When you look at Apple Watches and Wear OS watches, they have one thing in common: lousy battery life. Even under the best of circumstances, you’ll be lucky to get two full days without needing to recharge your battery. Tizen’s more efficient operating system, on the other hand, lets you use a Samsung smart watch for at least three days. That’s not spectacular when compared to the likes of Garmin and Fitbit, but at least you can go on a weekend trip and not worry that your watch will die by the time you get back.
Next, let’s look at the hardware. Right now, if you want to use Wear OS, you’re pretty much locked in to using a specific Qualcomm Snapdragon 4100 processor, which was announced last June. It was the first major update in two years, and even now, there’s less than a handful of watches running the latest chip.
How bad is it? When I did a Google search for “WearOS,” the first two questions in the People Also Ask box were “Is Wearos good” and “Is WearOS dead?”
Pretty much the only major company using WearOS is the Fossil Group, which sells smartwatches under half a dozen brands — Misfit, Skagen, Armani Exchange, Diesel, Emporio Armani, and Michael Kors. All of those smartwatches are powered by the Qualcomm 3100 chip, which came out in 2018.
I can see why Fossil chose WearOS, and why it’s tempting for Samsung; it’s much easier and cheaper to create a myriad of cases when you can standardize the internal components.

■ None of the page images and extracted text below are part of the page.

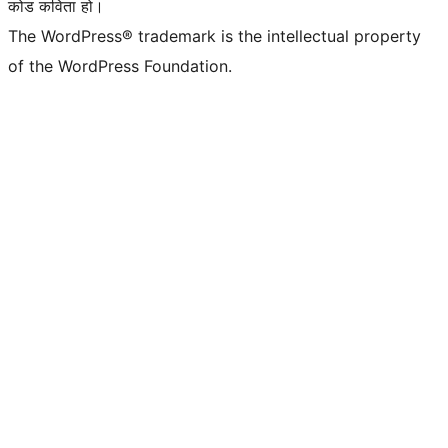
कोड कविता हो।
The WordPress® trademark is the intellectual property
of the WordPress Foundation.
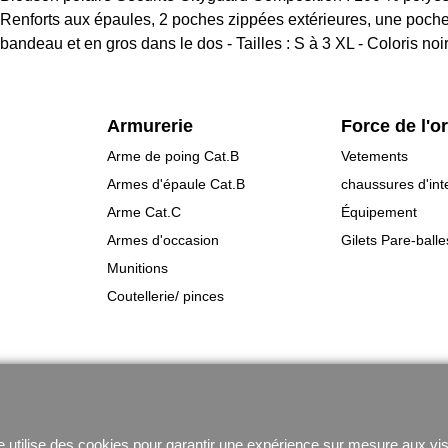
Renforts aux épaules, 2 poches zippées extérieures, une poche i
bandeau et en gros dans le dos - Tailles : S à 3 XL - Coloris noi
Armurerie
Force de l'o
Arme de poing Cat.B
Vetements
Armes d'épaule Cat.B
chaussures d'int
Arme Cat.C
Équipement
Armes d'occasion
Gilets Pare-balle
Munitions
Coutellerie/ pinces
Boutique en ligne créés
avec le logiciel
eCommerce ShopFactory
e utilise des cookies pour garantir une expérience sur mesure aux vis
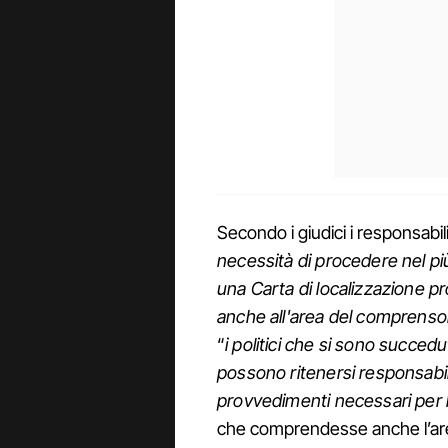
Secondo i giudici i responsabili 
necessità di procedere nel pi
una Carta di localizzazione p
anche all'area del comprensor
“
i politici che si sono succe
possono ritenersi responsabil
provvedimenti necessari per 
che comprendesse anche l’area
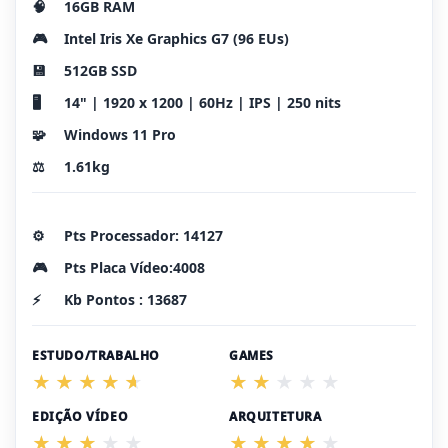
🧠
16GB RAM
🎮
Intel Iris Xe Graphics G7 (96 EUs)
💾
512GB SSD
🖥️
14" | 1920 x 1200 | 60Hz | IPS | 250 nits
🧩
Windows 11 Pro
⚖️
1.61kg
⚙️
Pts Processador: 14127
🎮
Pts Placa Vídeo:4008
⚡
Kb Pontos : 13687
ESTUDO/TRABALHO
GAMES
EDIÇÃO VÍDEO
ARQUITETURA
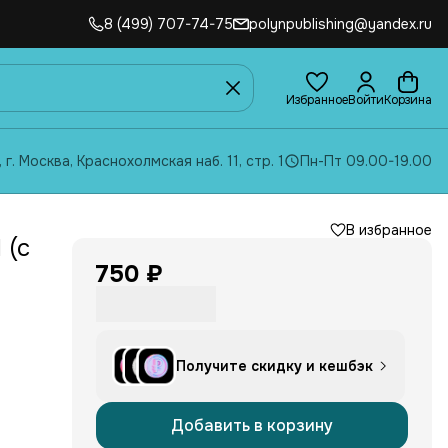
8 (499) 707-74-75
polynpublishing@yandex.ru
Избранное
Войти
Корзина
, г. Москва, Краснохолмская наб. 11, стр. 1
Пн-Пт 09.00-19.00
В избранное
 (с
750 ₽
я
Получите скидку и кешбэк
осле
Добавить в корзину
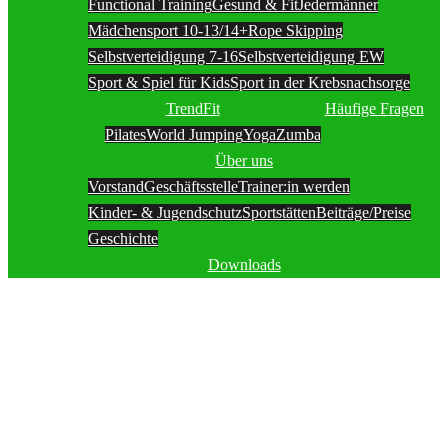
Functional Training
Gesund & Fit
Jedermänner
Mädchensport 10-13/14+
Rope Skipping
Selbstverteidigung 7-16
Selbstverteidigung EW
Sport & Spiel für Kids
Sport in der Krebsnachsorge
TrendFit
Häufige Fragen
Pilates
World Jumping
Yoga
Zumba
Über uns
Vorstand
Geschäftsstelle
Trainer:in werden
Kinder- & Jugendschutz
Sportstätten
Beiträge/Preise
Geschichte
Downloads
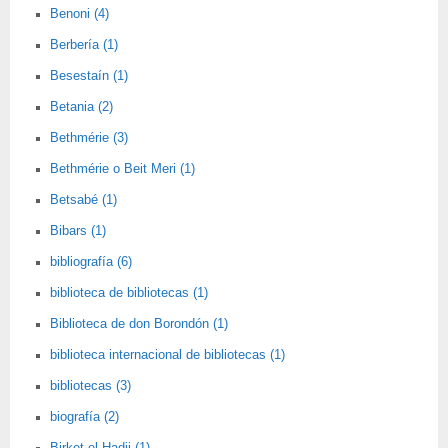
Benoni (4)
Berbería (1)
Besestaín (1)
Betania (2)
Bethmérie (3)
Bethmérie o Beit Meri (1)
Betsabé (1)
Bibars (1)
bibliografía (6)
biblioteca de bibliotecas (1)
Biblioteca de don Borondón (1)
biblioteca internacional de bibliotecas (1)
bibliotecas (3)
biografía (2)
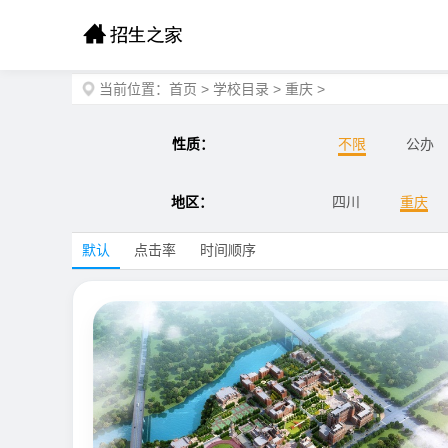
当前位置：
首页
>
学校目录
>
重庆
>
性质：
不限
公办
地区：
四川
重庆
默认
点击率
时间顺序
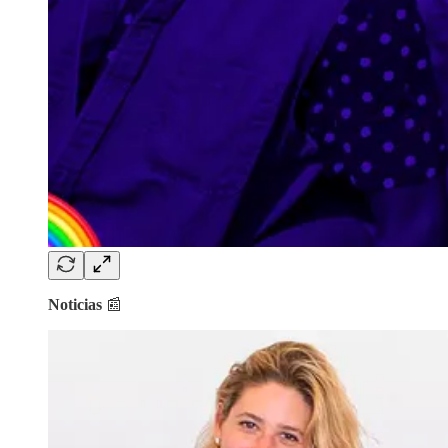
Noticias
📰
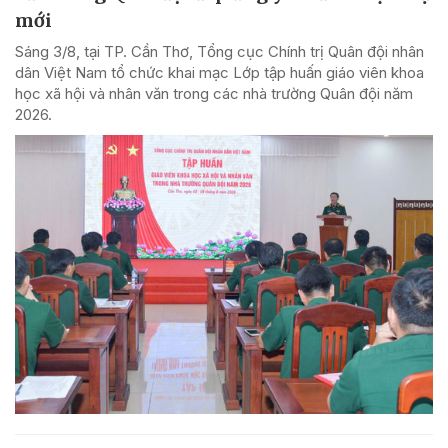
mới
Sáng 3/8, tại TP. Cần Thơ, Tổng cục Chính trị Quân đội nhân
dân Việt Nam tổ chức khai mạc Lớp tập huấn giáo viên khoa
học xã hội và nhân văn trong các nhà trường Quân đội năm
2026.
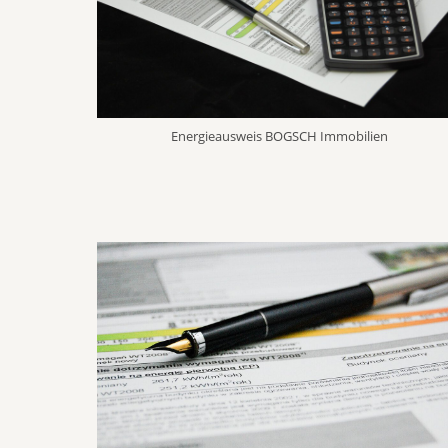
Energieausweis BOGSCH Immobilien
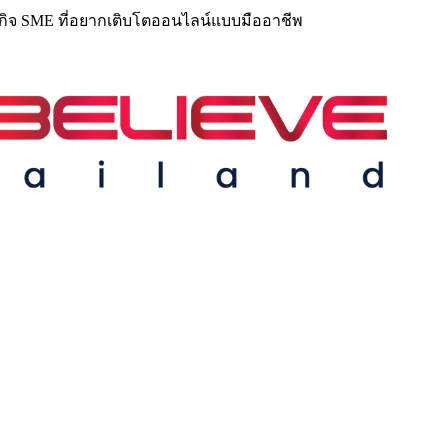
ุรกิจ SME ที่อยากเติบโตออนไลน์แบบมืออาชีพ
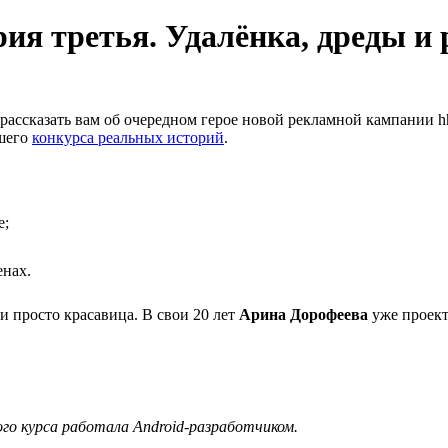
рия третья. Удалёнка, дреды и 
 рассказать вам об очередном герое новой рекламной кампании hh
ашего
конкурса реальных историй
.
е;
енах.
и просто красавица. В свои 20 лет
Арина Дорофеева
уже проект
го курса работала Android-разработчиком.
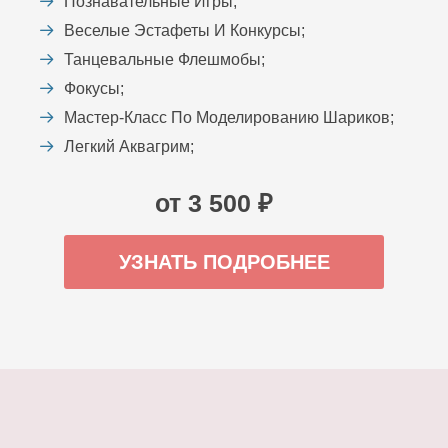
Познавательные Игры;
Веселые Эстафеты И Конкурсы;
Танцевальные Флешмобы;
Фокусы;
Мастер-Класс По Моделированию Шариков;
Легкий Аквагрим;
от 3 500 ₽
УЗНАТЬ ПОДРОБНЕЕ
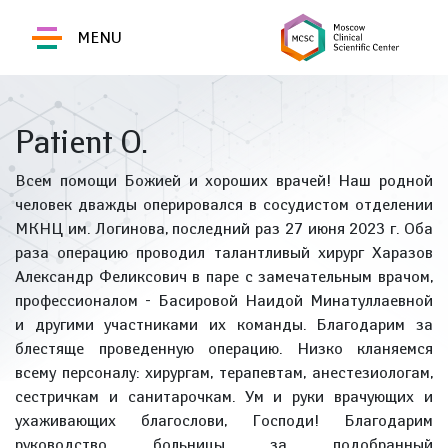
MENU
Patient O.
Всем помощи Божией и хороших врачей! Наш родной
человек дважды оперировался в сосудистом отделении
МКНЦ им. Логинова, последний раз 27 июня 2023 г. Оба
раза операцию проводил талантливый хирург Харазов
Александр Феликсович в паре с замечательным врачом,
профессионалом - Басировой Наидой Минатуллаевной
и другими участниками их команды. Благодарим за
блестяще проведенную операцию. Низко кланяемся
всему персоналу: хирургам, терапевтам, анестезиологам,
сестричкам и санитарочкам. Ум и руки врачующих и
ухаживающих благослови, Господи! Благодарим
руководство больницы за подобранный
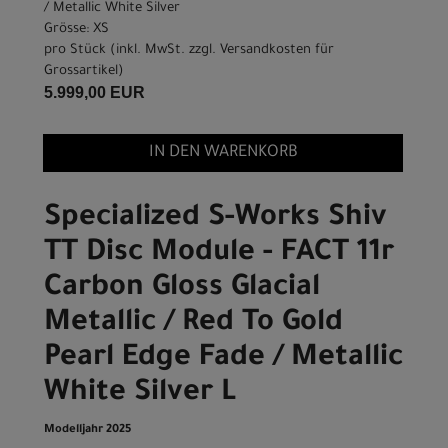
/ Metallic White Silver
Grösse: XS
pro Stück (inkl. MwSt. zzgl.
Versandkosten für
Grossartikel
)
5.999,00 EUR
IN DEN WARENKORB
Specialized S-Works Shiv
TT Disc Module - FACT 11r
Carbon Gloss Glacial
Metallic / Red To Gold
Pearl Edge Fade / Metallic
White Silver L
Modelljahr 2025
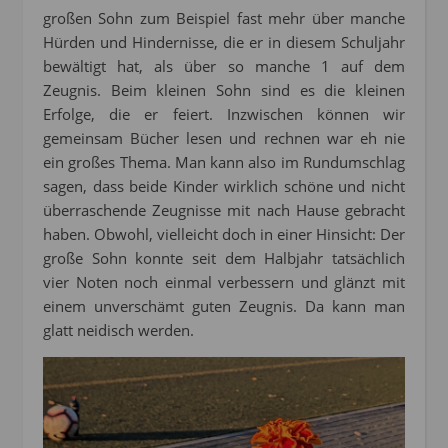
großen Sohn zum Beispiel fast mehr über manche
Hürden und Hindernisse, die er in diesem Schuljahr
bewältigt hat, als über so manche 1 auf dem
Zeugnis. Beim kleinen Sohn sind es die kleinen
Erfolge, die er feiert. Inzwischen können wir
gemeinsam Bücher lesen und rechnen war eh nie
ein großes Thema. Man kann also im Rundumschlag
sagen, dass beide Kinder wirklich schöne und nicht
überraschende Zeugnisse mit nach Hause gebracht
haben. Obwohl, vielleicht doch in einer Hinsicht: Der
große Sohn konnte seit dem Halbjahr tatsächlich
vier Noten noch einmal verbessern und glänzt mit
einem unverschämt guten Zeugnis. Da kann man
glatt neidisch werden.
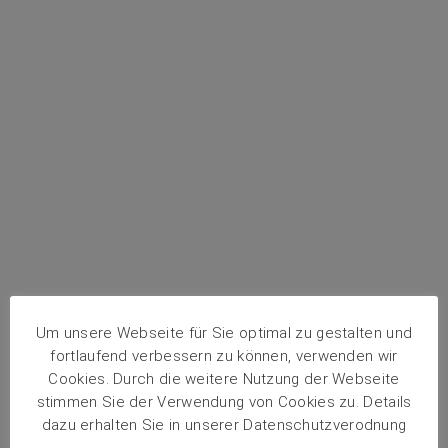
Vital
Fitness
Um unsere Webseite für Sie optimal zu gestalten und
fortlaufend verbessern zu können, verwenden wir
Cookies. Durch die weitere Nutzung der Webseite
stimmen Sie der Verwendung von Cookies zu. Details
dazu erhalten Sie in unserer Datenschutzverodnung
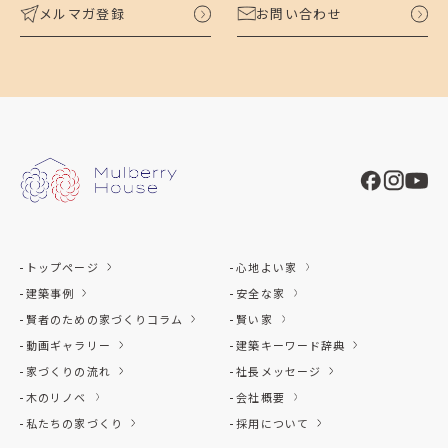
メルマガ登録
お問い合わせ
トップページ
心地よい家
建築事例
安全な家
賢者のための家づくりコラム
賢い家
動画ギャラリー
建築キーワード辞典
家づくりの流れ
社長メッセージ
木のリノベ
会社概要
私たちの家づくり
採用について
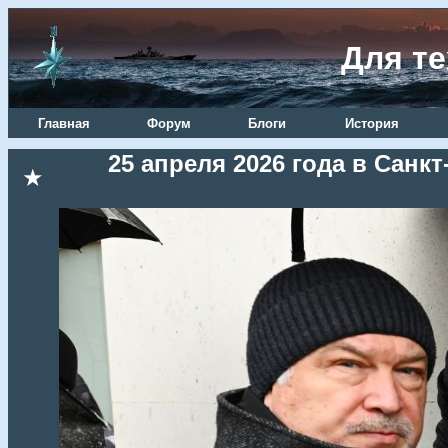
Для те
Главная
Форум
Блоги
История
25 апреля 2026 года в Сан
★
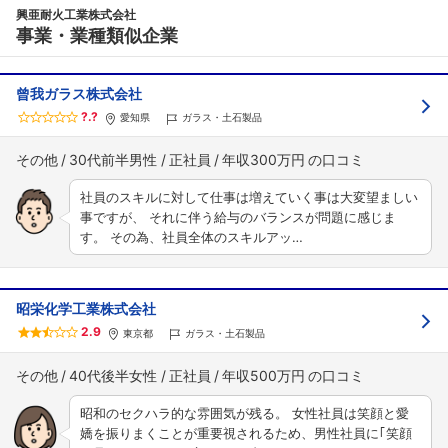
興亜耐火工業株式会社
事業・業種類似企業
曾我ガラス株式会社
?.?
愛知県
ガラス・土石製品
その他
30代前半男性
正社員
年収300万円
社員のスキルに対して仕事は増えていく事は大変望ましい
事ですが、 それに伴う給与のバランスが問題に感じま
す。 その為、社員全体のスキルアッ…
昭栄化学工業株式会社
2.9
東京都
ガラス・土石製品
その他
40代後半女性
正社員
年収500万円
昭和のセクハラ的な雰囲気が残る。 女性社員は笑顔と愛
嬌を振りまくことが重要視されるため、男性社員に｢笑顔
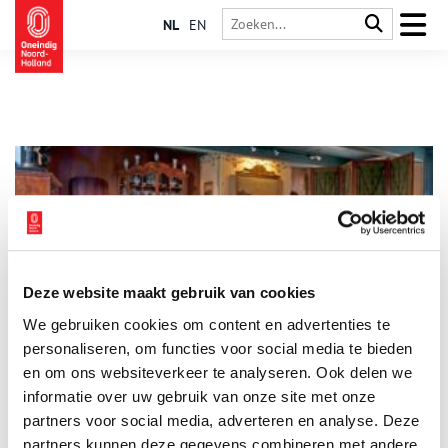
NL
EN
Deze website maakt gebruik van cookies
Het papieren rijk van Honig en Breet
We gebruiken cookies om content en advertenties te
De Zaanse Schans is voor de gemiddelde Noord-Hollander
geen onbekend terrein meer. Ook bezoekers van ver over de
personaliseren, om functies voor social media te bieden
Nederlandse grenzen bezoeken in grote getale deze Windmill-
en om ons websiteverkeer te analyseren. Ook delen we
village near Amsterdam. Maar heb je de Zaanse Schans al vanaf
informatie over uw gebruik van onze site met onze
de andere kant leren kennen? In het Honig Breethuis, een van
de houten huizen aan de andere kant van de Zaan, leer je de
partners voor social media, adverteren en analyse. Deze
Zaanstreek kennen vanuit de ogen van een rijke Zaanse
partners kunnen deze gegevens combineren met andere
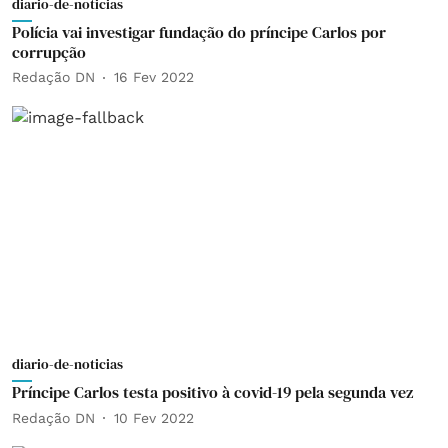
diario-de-noticias
Polícia vai investigar fundação do príncipe Carlos por
corrupção
Redação DN
16 Fev 2022
diario-de-noticias
Príncipe Carlos testa positivo à covid-19 pela segunda vez
Redação DN
10 Fev 2022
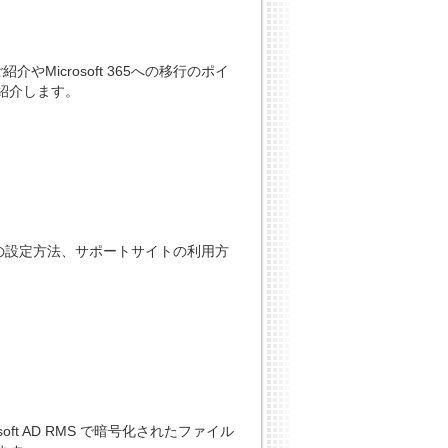
介やMicrosoft 365への移行のポイ
紹介します。
目の設定方法、サポートサイトの利用方
oft AD RMS で暗号化されたファイル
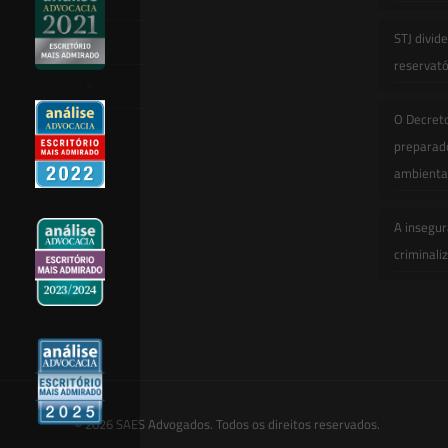
STJ divid
Novidades Legislativas
reservatór
Informativos
O Decret
Contato
preparado
ambienta
A insegur
criminali
© 2026 SAES Advogados. Todos os direitos reservados.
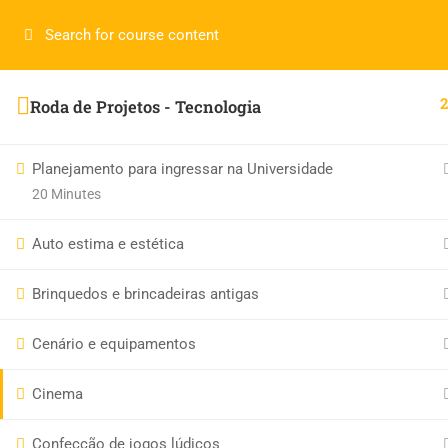
Login
2
Roda de Projetos - Tecnologia
LerMais Todos Direito Reservados 2019 © por
Infotech.
Planejamento para ingressar na Universidade
20 Minutes
Auto estima e estética
Brinquedos e brincadeiras antigas
Cenário e equipamentos
Cinema
Confecção de jogos lúdicos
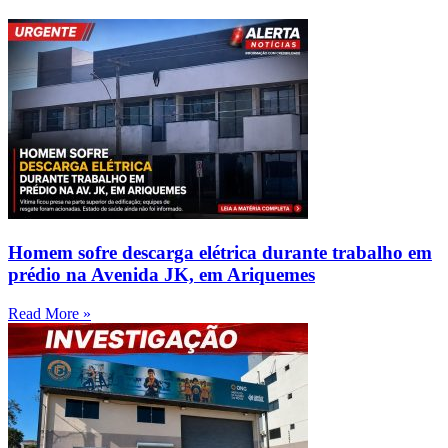
Homem sofre descarga elétrica durante trabalho em
prédio na Avenida JK, em Ariquemes
Read More »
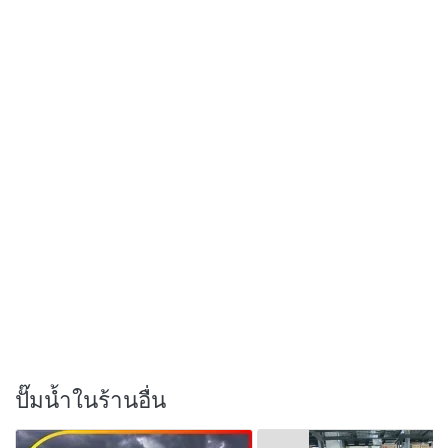
ปั๊มน้ำในร้านอื่น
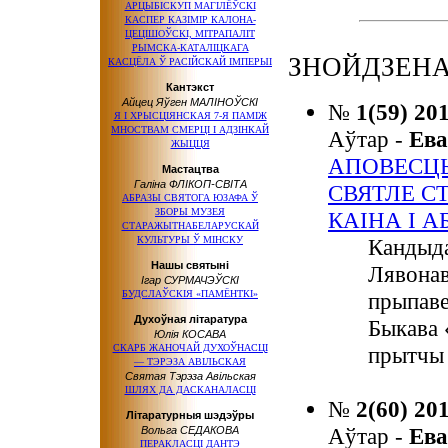
АРЦЫБІСКУП МАГІЛЁЎСКІ
КАСПЕР КАЗІМІР КАЛОНА-
ЦЕЦІШОЎСКІ, МІТРАПАЛІТ
РЫМСКА-КАТАЛІЦКАГА
ЗНОЙДЗЕНА:
КАСЦЁЛА Ў РАСІЙСКАЙ ІМПЕРЫІ
Кантэкст
Айцец Яўген МАЛІНОЎСКІ
№
1(59) 20
Я І ХРЫСЦІЯНСКАЯ 7-Я ПАМІЖ
МНОСТВАМ СМЕРЦІ І АДЗІНКАЙ
Аўтар -
Ев
ЖЫЦЦЯ
АПОВЕСЦЬ
Мастацтва
Галіна ФЛІКОП-СВІТА
СВЯТЛЕ С
АБРАЗЫ СВЯТОГА ЮЗАФА Ў
ЗБОРЫ МУЗЕЯ
КАІНА І А
СТАРАЖЫТНАБЕЛАРУСКАЙ
КУЛЬТУРЫ Ў МІНСКУ
Кандыда
Нашы святыні
Лявонав
Ігар СУРМАЧЭЎСКІ
БУДСЛАЎСКІЯ «ПАМЁНТКІ»
прыпаве
Духоўная літаратура
Быкава 
Юлія КОСАВА
СКАРБ ЖАНОЧАЙ ДУХОЎНАСЦІ
прытчы 
— ТЭРЭЗА АВІЛЬСКАЯ
Святая Тэрэза Авільская
ШЛЯХ ДА ДАСКАНАЛАСЦІ
№
2(60) 20
Літаратурныя шэдэўры
Аўтар -
Ев
Вольга СЕДАКОВА
ПЕРАКЛАСЦІ ДАНТЭ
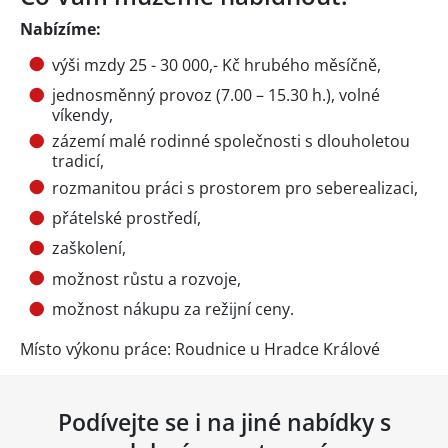
Nabízíme:
výši mzdy 25 - 30 000,- Kč hrubého měsíčně,
jednosměnný provoz (7.00 – 15.30 h.), volné
víkendy,
zázemí malé rodinné společnosti s dlouholetou
tradicí,
rozmanitou práci s prostorem pro seberealizaci,
přátelské prostředí,
zaškolení,
možnost růstu a rozvoje,
možnost nákupu za režijní ceny.
Místo výkonu práce: Roudnice u Hradce Králové
Podívejte se i na jiné nabídky s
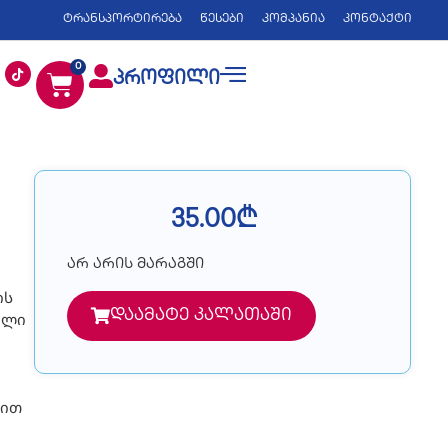
ტრანსპორტირება
წესები
კომპანია
კონტაქტი
0
პროფილი
35.00
₾
არ არის მარაგში
ის
დაამატე კალათაში
ული
რით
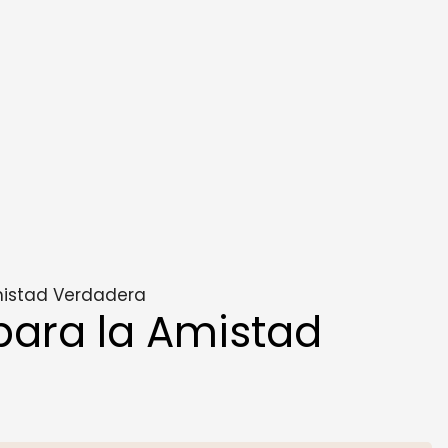
mistad Verdadera
para la Amistad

It’s like buying a Toyota Camry, but being able to select from dozens of trim packages.
I also get that, because WearOS has the weight of Google behind it, more developers have are likely to develop apps for the platform. Plus, you can link it with all of Google’s apps, as well as Google Assistant.
But, because of this standardization, you don’t see any innovation within WearOS; slap a bejeweled bezel on a watch, price it at $350, and call it a day.
In the past year or so, Apple, Fitbit, Garmin, and Samsung have all brought out a myriad of new health and fitness-tracking features such as SP02 tracking, blood oxygen monitoring, skin temperature sensors, and more. Meanwhile, on WearOS devices, you get ... a heart rate monitor, a feature you can find on $25 fitness trackers.
Like the WearOS processors, it took two years — from 2018 to late 2020 — for Google to come up with any meaningful update to WearOS. While Google did acquire Fitbit, the deal only concluded last month, so its doubtful we’d see any integration for a while. Let's just hope that Google won't do to Fitbit what Fitbit did to Pebble.
For me, though, it all comes back to battery life. The greater endurance of the Samsung Galaxy Watch over WearOS smartwatches is a real competitive advantage, as is the integration with its smartphones. And, as the second-largest smartphone maker in the world, having that tight compatibility helps.
It’s been pretty clear that Google doesn’t give the time of day to its smartwatch WearOS. Neither should Samsung.